= Passive Wi-Fi =

Wi-fi using passive reflection

Passive Wi-Fi is a refinement of Wi-Fi technology that uses passive reflection to reduce energy consumption.

== Wi-Fi energy use ==

Wi-Fi use can account for up to 60 percent of a smartphone's energy consumption. When not connected to a network, Wi-Fi consumes energy because the device constantly searches for a signal.

== Backscattering ==

The technique communicates via backscattering, reflecting incoming radio waves sent from a separate device. The technique is similar to contactless RFID chip cards although unlike such cards, the new technique does not require a special device to read the signal.

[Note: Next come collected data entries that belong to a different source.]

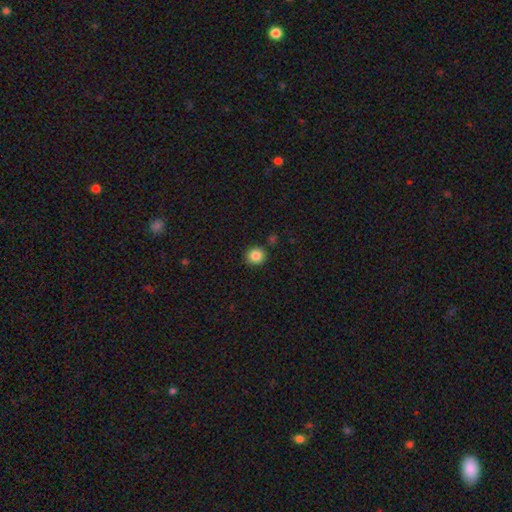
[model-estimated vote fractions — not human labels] smooth_or_featured: smooth (p=0.85) [alt: star or artifact p=0.10]
how_rounded: round (p=0.89) [alt: in between p=0.10]
merging: none (p=0.89) [alt: minor disturbance p=0.07]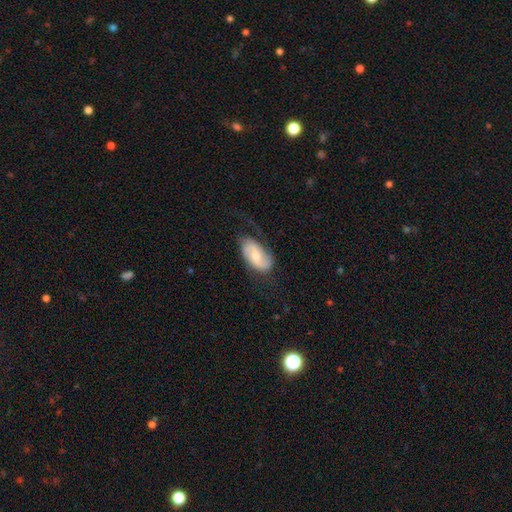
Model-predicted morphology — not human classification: This is possibly a featured or disk galaxy (50%). Merging: likely none (60%).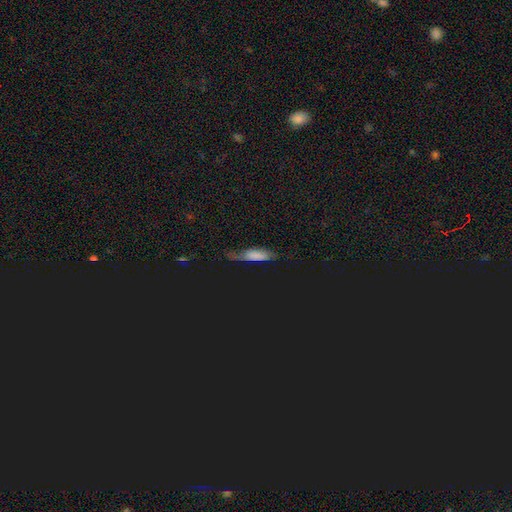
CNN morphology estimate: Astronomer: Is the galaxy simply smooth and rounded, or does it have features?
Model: smooth — 52%.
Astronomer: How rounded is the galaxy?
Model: in between — 52% (runner-up: cigar-shaped, 42%).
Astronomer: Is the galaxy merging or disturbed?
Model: none — 62%.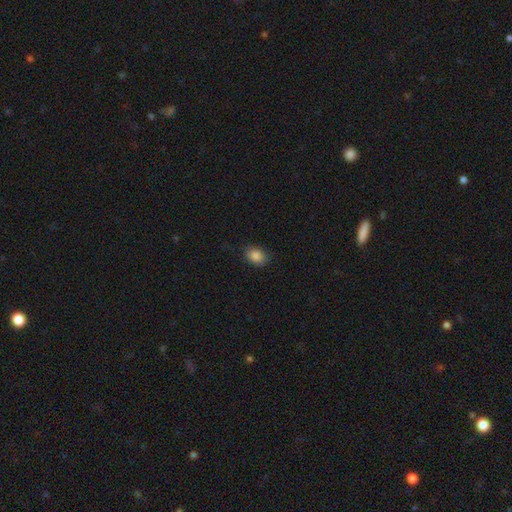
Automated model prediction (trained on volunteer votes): This appears to be a smooth galaxy with no disk features (86%) that is in between round and cigar-shaped (66%). Merging: none (82%).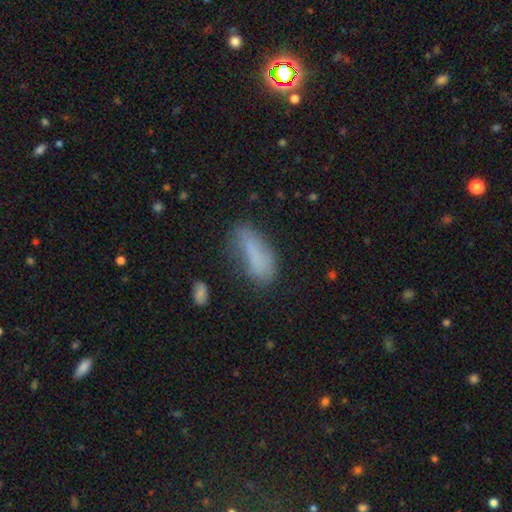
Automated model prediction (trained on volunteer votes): A smooth galaxy with no disk features (75%) that is in between round and cigar-shaped (63%).

Vote fractions:
- Smooth or featured? smooth: 75% / featured or disk: 15% / star or artifact: 10%
- How rounded? in between: 63% / cigar-shaped: 34% / round: 3%
- Merging? none: 50% / minor disturbance: 29% / major disturbance: 15% / merger: 5%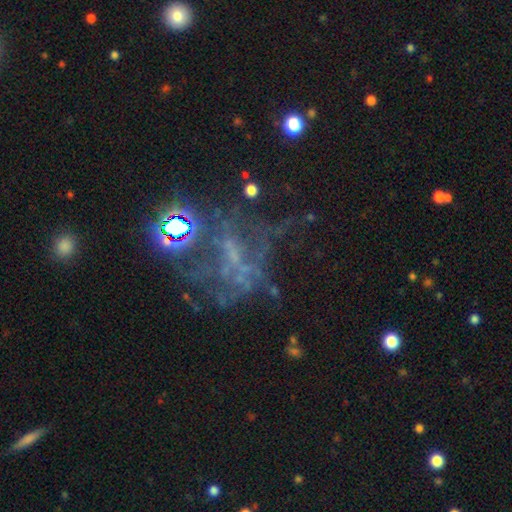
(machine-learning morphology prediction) Smooth or featured? Predicted: featured or disk (p=0.47). Merging? Predicted: major disturbance (p=0.39).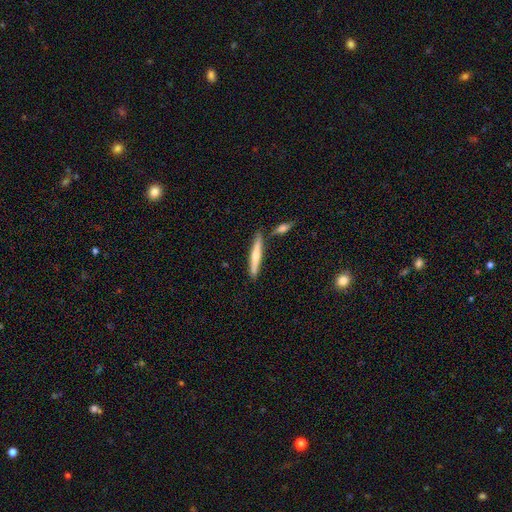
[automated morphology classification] A smooth galaxy with no disk features (54%) that is cigar-shaped (92%).

Vote fractions:
- Smooth or featured? smooth: 54% / featured or disk: 41% / star or artifact: 5%
- How rounded? cigar-shaped: 92% / in between: 6% / round: 2%
- Merging? none: 80% / minor disturbance: 10% / merger: 8% / major disturbance: 2%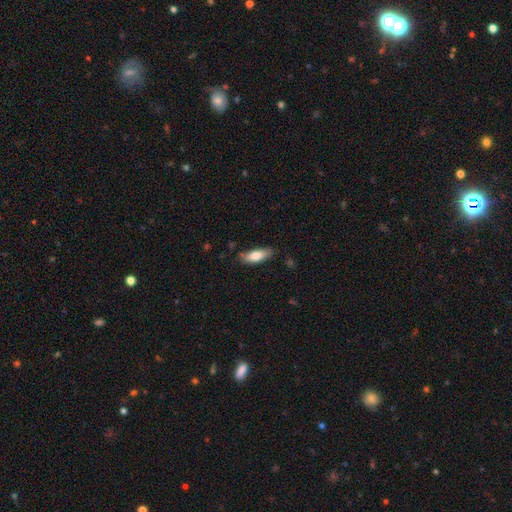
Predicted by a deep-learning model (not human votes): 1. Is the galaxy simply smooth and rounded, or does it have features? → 77% smooth, 17% featured or disk, 6% star or artifact.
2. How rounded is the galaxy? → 71% in between, 27% cigar-shaped, 2% round.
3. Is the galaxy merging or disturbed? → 76% none, 18% minor disturbance, 3% major disturbance, 2% merger.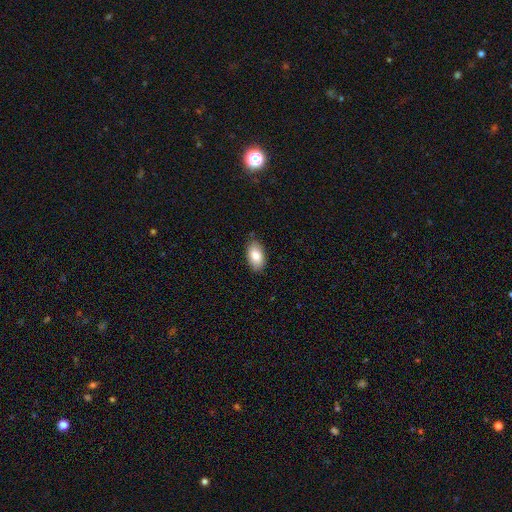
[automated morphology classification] Smooth or featured? smooth (83%)
How rounded? in between (94%)
Merging? none (85%)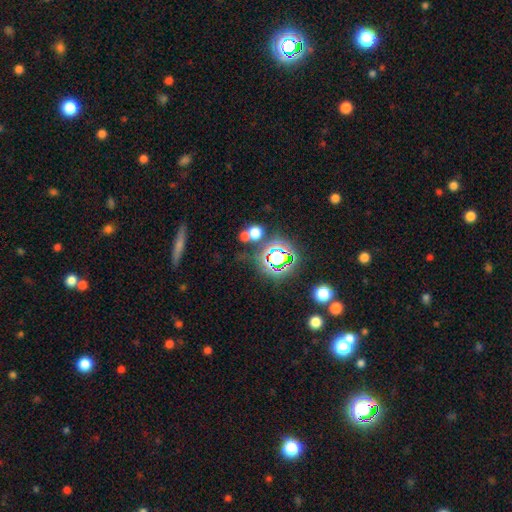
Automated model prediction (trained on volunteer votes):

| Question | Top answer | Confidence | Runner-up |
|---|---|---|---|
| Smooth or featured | star or artifact | 68% | smooth (20%) |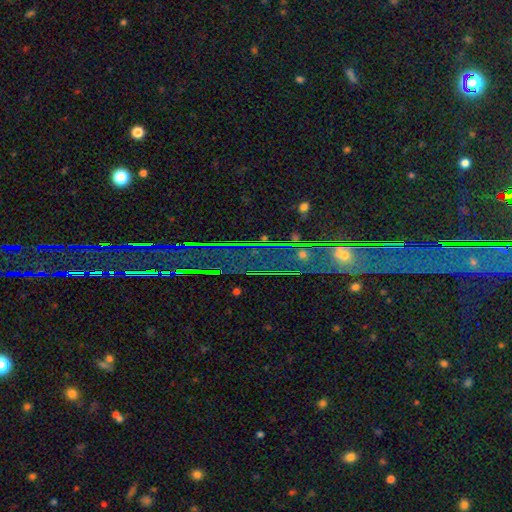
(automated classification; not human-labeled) A star or artifact, not a galaxy (83%).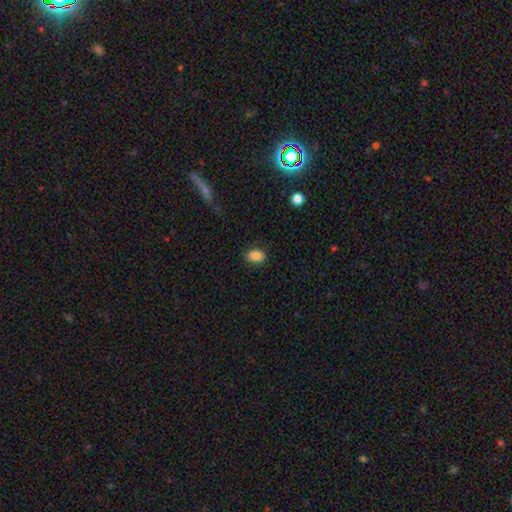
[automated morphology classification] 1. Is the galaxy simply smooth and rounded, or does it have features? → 87% smooth, 9% star or artifact, 4% featured or disk.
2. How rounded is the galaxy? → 74% in between, 25% round, 1% cigar-shaped.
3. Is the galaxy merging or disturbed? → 85% none, 11% minor disturbance, 3% major disturbance, 1% merger.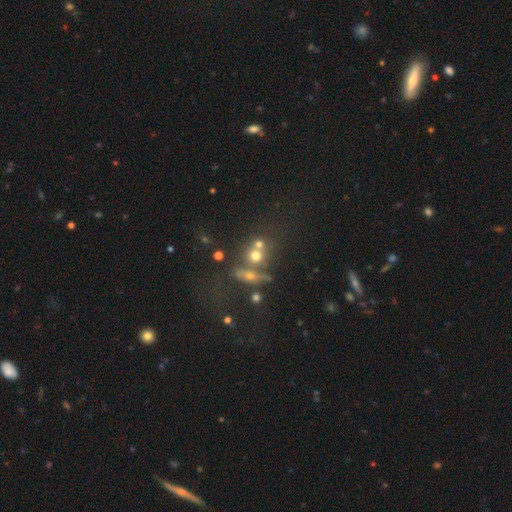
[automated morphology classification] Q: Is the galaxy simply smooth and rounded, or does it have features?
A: smooth — 61%.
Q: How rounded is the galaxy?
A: round — 73%.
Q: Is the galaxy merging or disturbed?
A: none — 45%.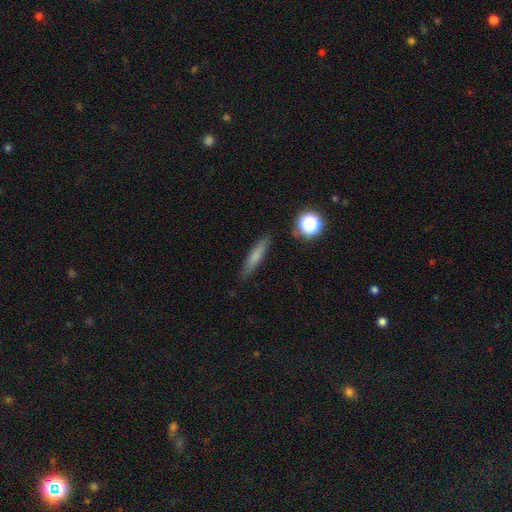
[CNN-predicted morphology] A smooth galaxy with no disk features (71%) that is cigar-shaped (82%). Merging: none (86%).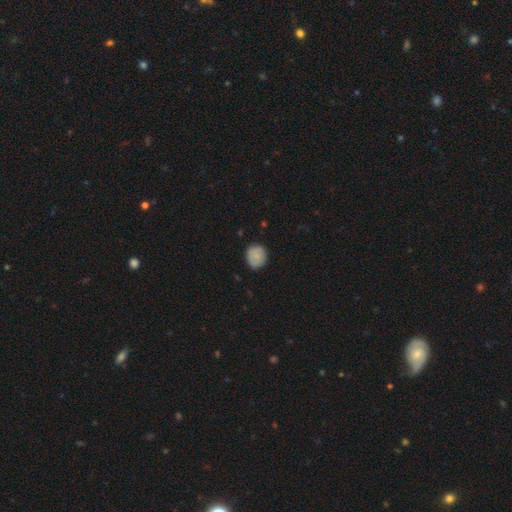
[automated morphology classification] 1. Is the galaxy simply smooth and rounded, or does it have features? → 80% smooth, 12% featured or disk, 7% star or artifact.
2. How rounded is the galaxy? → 78% round, 21% in between, 1% cigar-shaped.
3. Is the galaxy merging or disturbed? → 85% none, 12% minor disturbance, 2% major disturbance, 1% merger.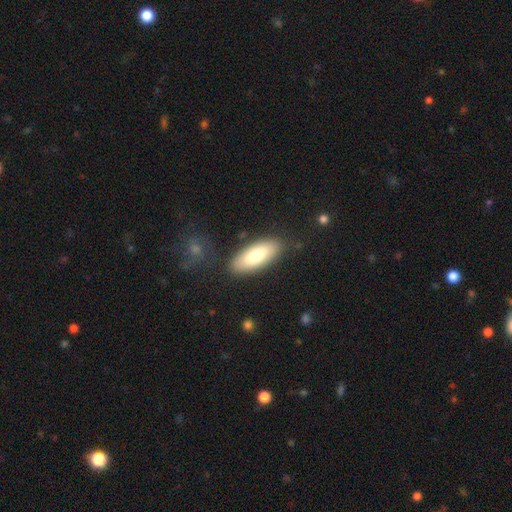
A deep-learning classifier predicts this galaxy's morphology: smooth_or_featured: smooth (p=0.76) [alt: featured or disk p=0.19]
how_rounded: in between (p=0.78) [alt: cigar-shaped p=0.20]
merging: none (p=0.82) [alt: minor disturbance p=0.12]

The project effectively decoupled the analog and the digital radio signals. Power-intensive functions – like producing a signal at a specific frequency are assigned to a single device in the network that is plugged into the grid. Smartphones modify and reflect this signal to communicate to the router. Prototype passive devices transferred data as far as 100 feet through walls at 11 megabits per second. The system used tens of microwatts of power, 10^{−4} less energy than conventional Wi-fi devices, and one thousandth the energy of Bluetooth LE and Zigbee communications standards.

== Applications ==

Applications include smart home devices such as smoke detectors, temperature sensors and security cameras that will no longer require a power source.